Top of Document section

EDIT: Went back to look at the numbers... They have tons of online eyeballs -
those eyeballs just don't make much money. They manage to _double_ their
digital revenue with the paywall. Even so, it's dwarfed by the print revenue.

This may shift as advertisers see the value of targeted online user groups...
I could totally imagine the NYT of the future being a collection of blogs
dealing in Tech, Biz, World News, Local News, etc. Ads on the Biz site would
be targeted differently than on the World News site. This might give
advertisers what they want in terms of a differentiated audience.

\---

From the 2014 Annual Report:

    
    
      Average Paper Circulation in U.S. (Int'l)
        648,900 (219,500) for weekday (Monday to Friday)
      1,185,400 (220,500) for Sunday
    
      Paid Digital Subscribers
      910,000 as of December 28, 2014
    
      Monthly (Annual) Digital Readership
      31MM (372MM) unique desktop/laptop visitors (U.S.)
      42MM (504MM) unique desktop/laptop visitors (WW)
      28MM (336MM) unique mobile device visitors (U.S.)

Bottom of Document section
Top of Data for analysis

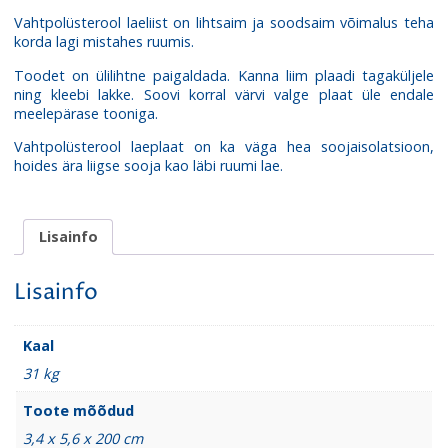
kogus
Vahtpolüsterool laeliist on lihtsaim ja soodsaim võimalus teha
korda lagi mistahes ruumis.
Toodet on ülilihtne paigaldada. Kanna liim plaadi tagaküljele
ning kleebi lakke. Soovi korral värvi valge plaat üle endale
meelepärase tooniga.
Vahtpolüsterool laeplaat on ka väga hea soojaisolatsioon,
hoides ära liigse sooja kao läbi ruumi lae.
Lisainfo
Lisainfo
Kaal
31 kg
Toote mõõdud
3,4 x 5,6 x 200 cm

Bottom of Data for analysis

(Explore the material)
(a) In the newspaper revenue excerpt:
(i) What does the paywall do to the paper's digital revenue?
(ii) How many paid digital subscribers were there as of December 28, 2014?
(iii) What was the average Sunday paper circulation in the U.S.?
(b) Can you duplicate the stretch of the newspaper revenue excerpt from "I could totally" through "a differentiated audience."?

(Solutions by task)
(a)
(i) It doubles it.
(ii) 910,000
(iii) 1,185,400

(b)
I could totally imagine the NYT of the future being a collection of blogs
dealing in Tech, Biz, World News, Local News, etc. Ads on the Biz site would
be targeted differently than on the World News site. This might give
advertisers what they want in terms of a differentiated audience.